Somewhere below is a line with "18: (65, 194)" and, later, a line with "30: (195, 227)"; repeat those two lines and all the lines between them, exactly as they are.
# # #
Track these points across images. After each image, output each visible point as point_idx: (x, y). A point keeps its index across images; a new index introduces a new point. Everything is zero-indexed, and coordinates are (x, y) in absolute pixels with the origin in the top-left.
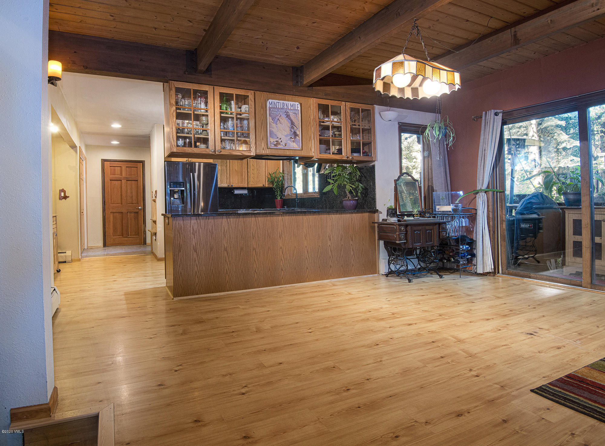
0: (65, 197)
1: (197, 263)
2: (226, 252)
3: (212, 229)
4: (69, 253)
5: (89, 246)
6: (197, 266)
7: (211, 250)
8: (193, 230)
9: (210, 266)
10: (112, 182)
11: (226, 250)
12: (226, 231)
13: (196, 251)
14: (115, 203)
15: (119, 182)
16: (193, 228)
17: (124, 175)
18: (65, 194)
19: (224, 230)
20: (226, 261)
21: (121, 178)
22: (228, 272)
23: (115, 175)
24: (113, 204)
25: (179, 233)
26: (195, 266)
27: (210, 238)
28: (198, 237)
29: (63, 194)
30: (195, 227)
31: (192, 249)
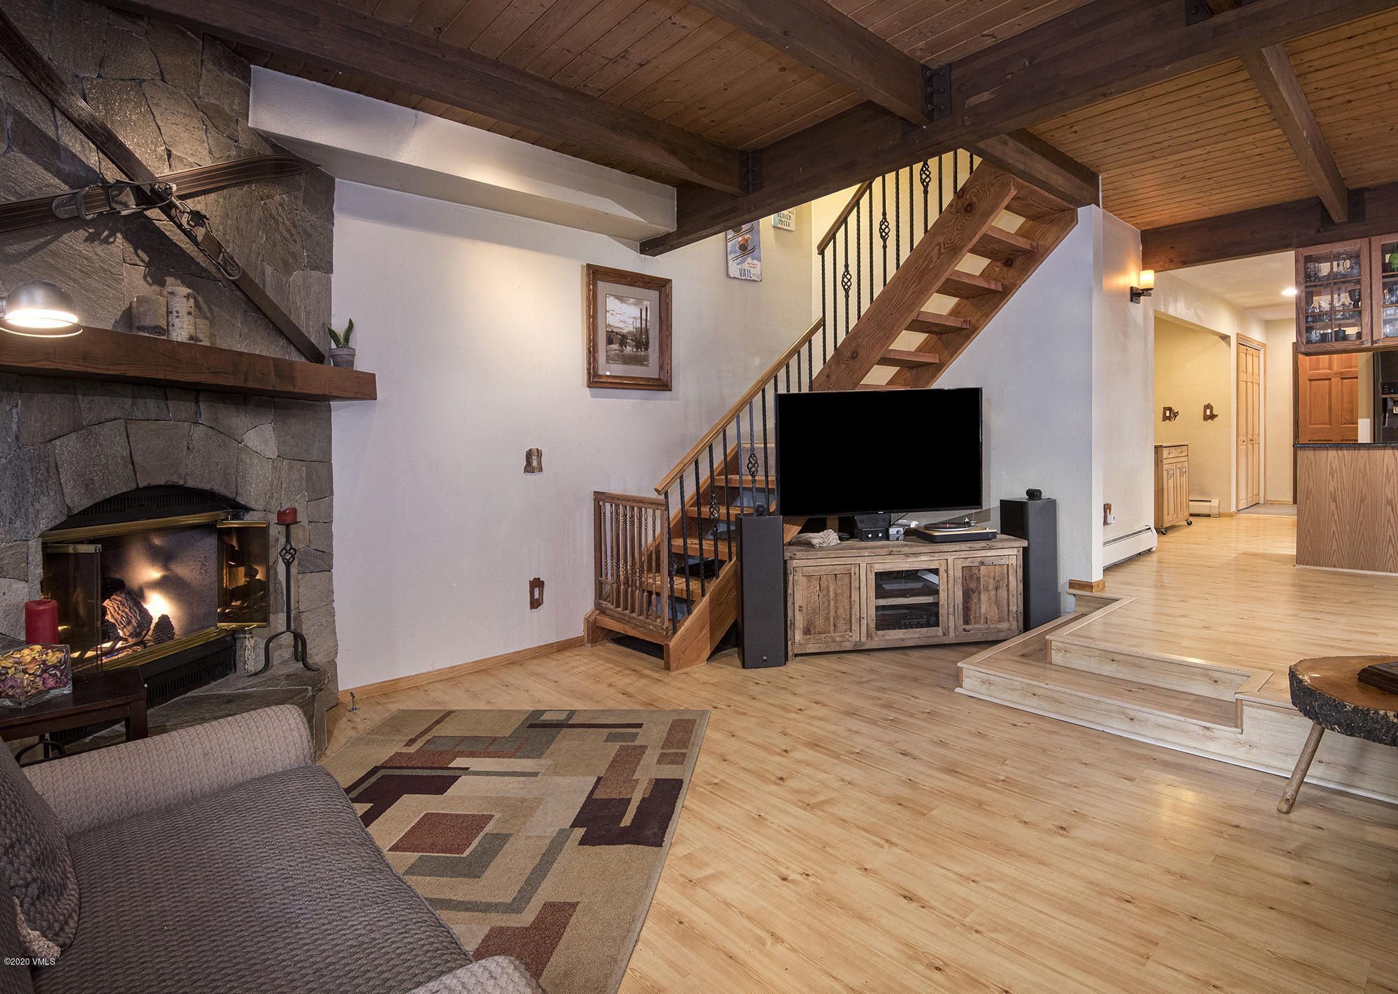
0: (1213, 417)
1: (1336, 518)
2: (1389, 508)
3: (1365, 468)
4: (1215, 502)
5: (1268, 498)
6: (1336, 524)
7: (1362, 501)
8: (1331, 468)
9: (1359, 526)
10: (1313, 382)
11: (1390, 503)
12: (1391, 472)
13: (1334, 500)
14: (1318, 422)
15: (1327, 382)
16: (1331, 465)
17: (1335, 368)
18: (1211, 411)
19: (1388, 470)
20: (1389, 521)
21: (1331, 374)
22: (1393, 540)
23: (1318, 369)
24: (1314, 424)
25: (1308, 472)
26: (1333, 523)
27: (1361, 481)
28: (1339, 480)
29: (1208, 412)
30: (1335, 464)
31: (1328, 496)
# # #
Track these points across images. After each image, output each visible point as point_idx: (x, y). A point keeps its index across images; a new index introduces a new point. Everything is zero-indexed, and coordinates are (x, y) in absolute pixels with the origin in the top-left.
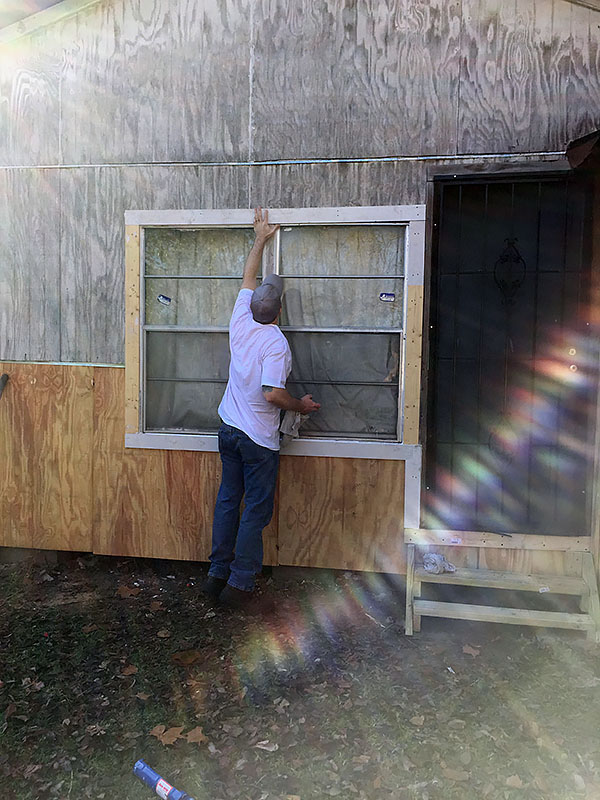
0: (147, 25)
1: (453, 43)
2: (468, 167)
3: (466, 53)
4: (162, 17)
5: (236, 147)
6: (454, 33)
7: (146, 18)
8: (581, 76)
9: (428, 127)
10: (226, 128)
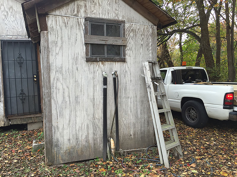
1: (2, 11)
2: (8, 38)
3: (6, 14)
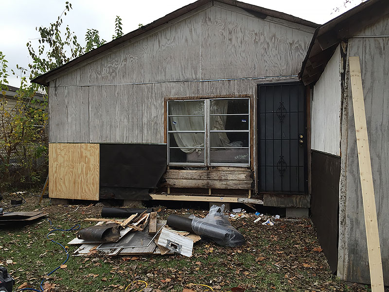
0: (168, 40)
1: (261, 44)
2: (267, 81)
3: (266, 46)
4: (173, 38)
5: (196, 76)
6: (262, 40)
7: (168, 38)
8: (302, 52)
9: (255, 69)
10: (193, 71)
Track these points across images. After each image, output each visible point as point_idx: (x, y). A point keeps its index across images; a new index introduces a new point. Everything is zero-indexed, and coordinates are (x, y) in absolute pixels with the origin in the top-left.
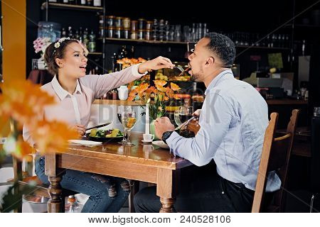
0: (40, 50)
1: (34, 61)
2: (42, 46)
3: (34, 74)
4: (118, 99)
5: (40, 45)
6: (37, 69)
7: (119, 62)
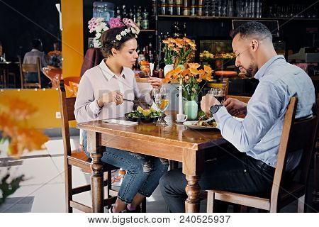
# # #
EXERCISE RESPONSE:
18: (65, 194)
19: (224, 230)
20: (226, 261)
21: (121, 178)
22: (228, 272)
23: (115, 175)
24: (113, 204)
25: (179, 233)
26: (195, 266)
27: (210, 238)
28: (198, 237)
29: (63, 194)
30: (195, 227)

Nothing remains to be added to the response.